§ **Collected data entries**
━━━━━━━━━━━━━━━━━━━━
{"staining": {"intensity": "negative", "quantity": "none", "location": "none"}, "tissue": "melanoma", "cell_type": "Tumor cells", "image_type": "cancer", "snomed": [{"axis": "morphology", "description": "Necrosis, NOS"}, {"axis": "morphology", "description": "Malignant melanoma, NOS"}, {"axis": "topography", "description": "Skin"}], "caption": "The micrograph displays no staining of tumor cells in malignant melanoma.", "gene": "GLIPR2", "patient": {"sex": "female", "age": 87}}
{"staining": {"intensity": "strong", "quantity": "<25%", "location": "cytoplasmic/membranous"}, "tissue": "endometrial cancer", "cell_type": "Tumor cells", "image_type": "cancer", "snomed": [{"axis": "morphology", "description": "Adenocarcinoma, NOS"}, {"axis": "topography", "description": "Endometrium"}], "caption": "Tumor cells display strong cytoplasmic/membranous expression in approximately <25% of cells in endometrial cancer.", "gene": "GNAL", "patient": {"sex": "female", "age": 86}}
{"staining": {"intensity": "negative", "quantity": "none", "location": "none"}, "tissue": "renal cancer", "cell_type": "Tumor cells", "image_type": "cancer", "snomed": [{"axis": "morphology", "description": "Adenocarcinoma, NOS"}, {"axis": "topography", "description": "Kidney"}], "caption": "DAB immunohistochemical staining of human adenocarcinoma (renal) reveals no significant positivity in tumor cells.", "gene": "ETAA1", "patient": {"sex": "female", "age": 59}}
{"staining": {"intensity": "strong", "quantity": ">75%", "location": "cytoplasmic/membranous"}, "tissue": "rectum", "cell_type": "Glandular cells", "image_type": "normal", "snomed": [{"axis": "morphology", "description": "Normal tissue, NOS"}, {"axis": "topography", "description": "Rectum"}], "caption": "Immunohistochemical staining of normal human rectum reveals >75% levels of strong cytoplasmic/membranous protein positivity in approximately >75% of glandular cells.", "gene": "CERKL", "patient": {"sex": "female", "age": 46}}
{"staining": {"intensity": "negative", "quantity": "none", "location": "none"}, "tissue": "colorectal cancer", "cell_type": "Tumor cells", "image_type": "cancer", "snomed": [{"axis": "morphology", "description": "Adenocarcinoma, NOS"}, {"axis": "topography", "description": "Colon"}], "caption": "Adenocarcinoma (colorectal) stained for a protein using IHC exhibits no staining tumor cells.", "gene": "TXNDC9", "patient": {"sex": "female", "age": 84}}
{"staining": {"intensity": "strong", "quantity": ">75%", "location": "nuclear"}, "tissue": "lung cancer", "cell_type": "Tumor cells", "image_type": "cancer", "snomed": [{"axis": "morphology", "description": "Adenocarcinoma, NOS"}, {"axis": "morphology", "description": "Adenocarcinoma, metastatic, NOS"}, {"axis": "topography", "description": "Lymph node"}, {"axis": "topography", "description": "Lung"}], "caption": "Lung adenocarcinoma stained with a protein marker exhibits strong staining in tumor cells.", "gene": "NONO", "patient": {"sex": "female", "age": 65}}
━━━━━━━━━━━━━━━━━━━━
§ **Work order**
The response must contain every entry, each one identical to the original.

§ **Task answer**
{"staining": {"intensity": "negative", "quantity": "none", "location": "none"}, "tissue": "melanoma", "cell_type": "Tumor cells", "image_type": "cancer", "snomed": [{"axis": "morphology", "description": "Necrosis, NOS"}, {"axis": "morphology", "description": "Malignant melanoma, NOS"}, {"axis": "topography", "description": "Skin"}], "caption": "The micrograph displays no staining of tumor cells in malignant melanoma.", "gene": "GLIPR2", "patient": {"sex": "female", "age": 87}}
{"staining": {"intensity": "strong", "quantity": "<25%", "location": "cytoplasmic/membranous"}, "tissue": "endometrial cancer", "cell_type": "Tumor cells", "image_type": "cancer", "snomed": [{"axis": "morphology", "description": "Adenocarcinoma, NOS"}, {"axis": "topography", "description": "Endometrium"}], "caption": "Tumor cells display strong cytoplasmic/membranous expression in approximately <25% of cells in endometrial cancer.", "gene": "GNAL", "patient": {"sex": "female", "age": 86}}
{"staining": {"intensity": "negative", "quantity": "none", "location": "none"}, "tissue": "renal cancer", "cell_type": "Tumor cells", "image_type": "cancer", "snomed": [{"axis": "morphology", "description": "Adenocarcinoma, NOS"}, {"axis": "topography", "description": "Kidney"}], "caption": "DAB immunohistochemical staining of human adenocarcinoma (renal) reveals no significant positivity in tumor cells.", "gene": "ETAA1", "patient": {"sex": "female", "age": 59}}
{"staining": {"intensity": "strong", "quantity": ">75%", "location": "cytoplasmic/membranous"}, "tissue": "rectum", "cell_type": "Glandular cells", "image_type": "normal", "snomed": [{"axis": "morphology", "description": "Normal tissue, NOS"}, {"axis": "topography", "description": "Rectum"}], "caption": "Immunohistochemical staining of normal human rectum reveals >75% levels of strong cytoplasmic/membranous protein positivity in approximately >75% of glandular cells.", "gene": "CERKL", "patient": {"sex": "female", "age": 46}}
{"staining": {"intensity": "negative", "quantity": "none", "location": "none"}, "tissue": "colorectal cancer", "cell_type": "Tumor cells", "image_type": "cancer", "snomed": [{"axis": "morphology", "description": "Adenocarcinoma, NOS"}, {"axis": "topography", "description": "Colon"}], "caption": "Adenocarcinoma (colorectal) stained for a protein using IHC exhibits no staining tumor cells.", "gene": "TXNDC9", "patient": {"sex": "female", "age": 84}}
{"staining": {"intensity": "strong", "quantity": ">75%", "location": "nuclear"}, "tissue": "lung cancer", "cell_type": "Tumor cells", "image_type": "cancer", "snomed": [{"axis": "morphology", "description": "Adenocarcinoma, NOS"}, {"axis": "morphology", "description": "Adenocarcinoma, metastatic, NOS"}, {"axis": "topography", "description": "Lymph node"}, {"axis": "topography", "description": "Lung"}], "caption": "Lung adenocarcinoma stained with a protein marker exhibits strong staining in tumor cells.", "gene": "NONO", "patient": {"sex": "female", "age": 65}}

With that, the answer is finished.